— Document section —
------------------------

Demons in Your Toilet? Guardians of the Sewers and How They Protected Ancient Latrines
As a ritual symbol of purification, water plays a key role in the public space of hygiene and sanitary activities as well as in almost all religions past and present. From the first moment mankind invented rituals and deities, the notion of purification was attached to the act of ritual ablutions. The very act of washing was not only about cleaning oneself from dirt - it also freed one from spiritual impurities.
People bathing and praying in the holy river Ganga. (Wellcome Images/CC BY 4.0)
The Good, The Bad, and the Dirty
Baths and latrines are found throughout history. During the third millennium BCE, when toilets and sewers were invented throughout the world, so came the demons that were said to lurk in the toilets. But these facilities also had deities guarding them.
Toilet demon Belphegor (Public Domain)

------------------------

— Dataset extract —
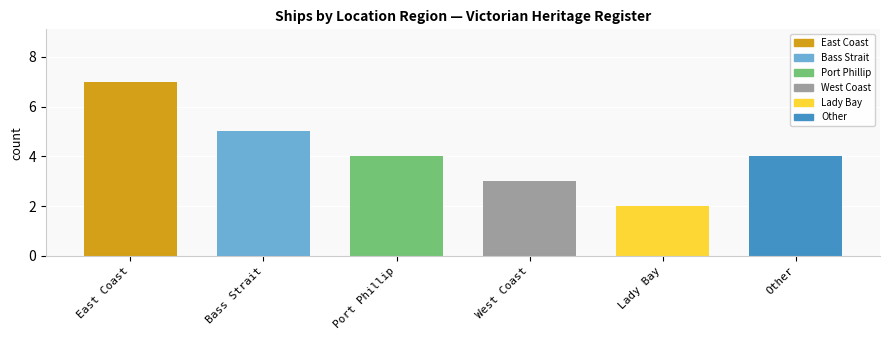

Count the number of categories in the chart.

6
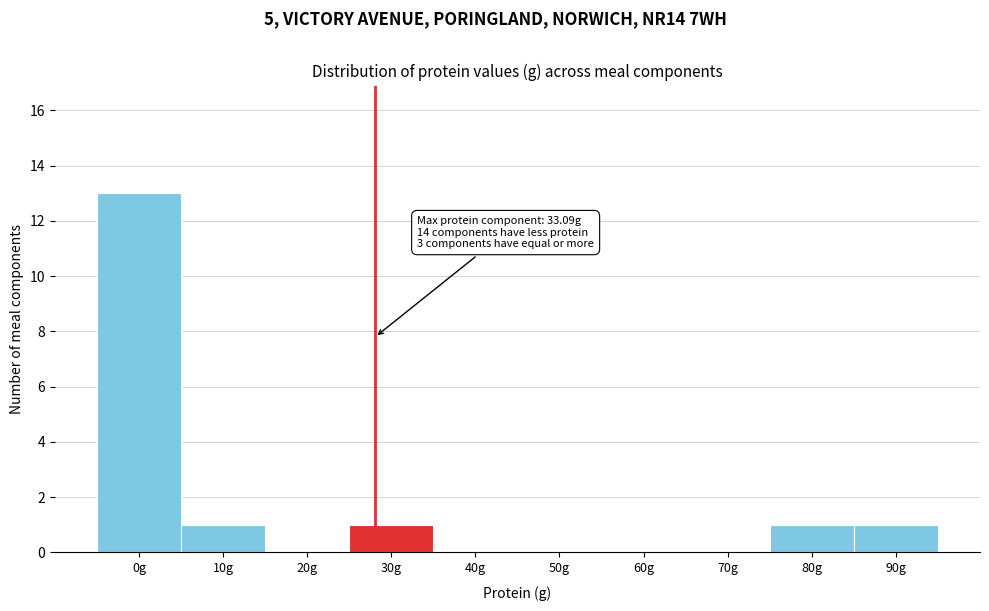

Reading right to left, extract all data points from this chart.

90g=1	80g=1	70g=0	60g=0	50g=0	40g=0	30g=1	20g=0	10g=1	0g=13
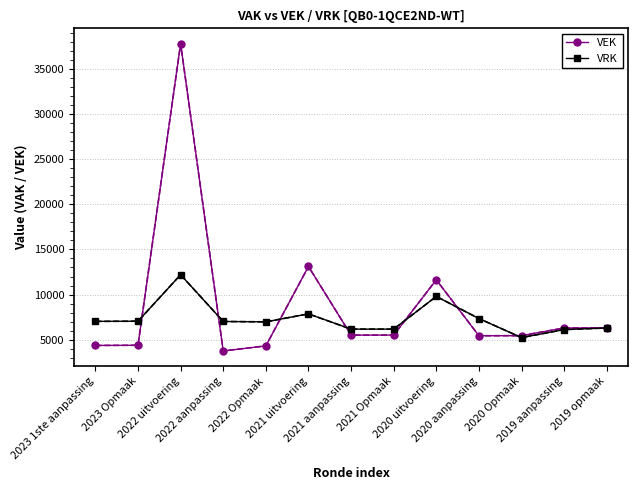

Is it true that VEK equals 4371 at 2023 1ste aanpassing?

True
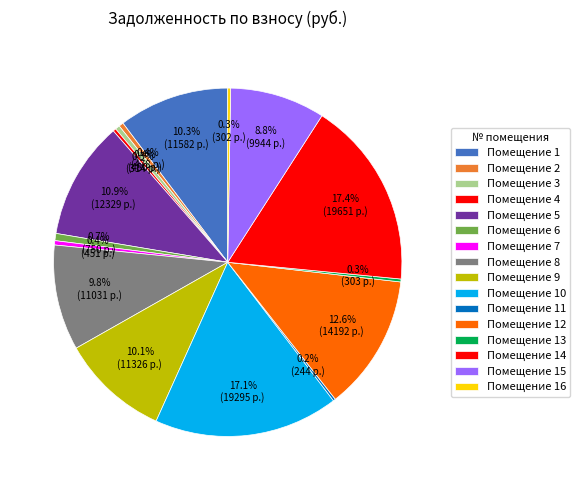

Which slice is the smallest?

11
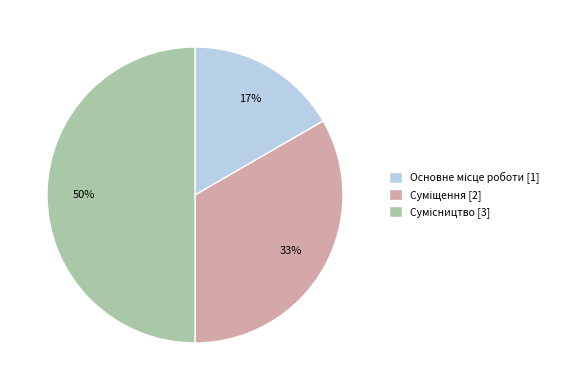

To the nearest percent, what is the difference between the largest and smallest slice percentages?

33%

------------------------

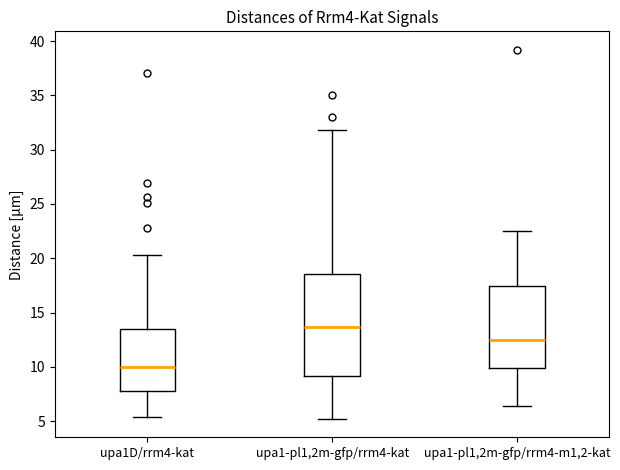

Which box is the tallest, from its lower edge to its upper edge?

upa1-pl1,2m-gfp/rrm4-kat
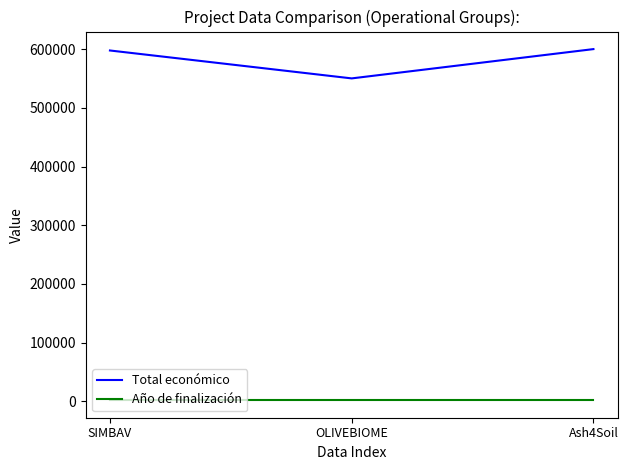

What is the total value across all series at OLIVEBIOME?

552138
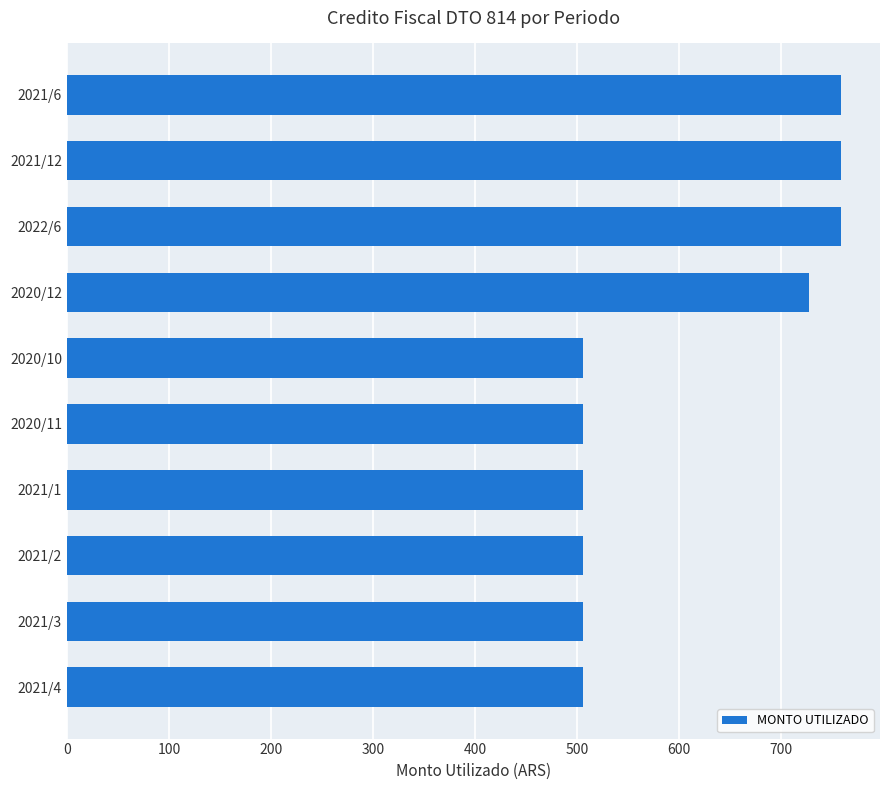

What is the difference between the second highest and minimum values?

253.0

------------------------

— Problems to solve —
1. According to the article on ancient latrines, during which period were toilets and sewers invented throughout the world?
2. Extract the passage from the article on ancient latrines starting with "People bathing and" and going on through "Belphegor (Public Domain)".
The material here is separate from the article on ancient latrines.

— Solved problems —
1. During the third millennium BCE.

2.
People bathing and praying in the holy river Ganga. (Wellcome Images/CC BY 4.0)
The Good, The Bad, and the Dirty
Baths and latrines are found throughout history. During the third millennium BCE, when toilets and sewers were invented throughout the world, so came the demons that were said to lurk in the toilets. But these facilities also had deities guarding them.
Toilet demon Belphegor (Public Domain)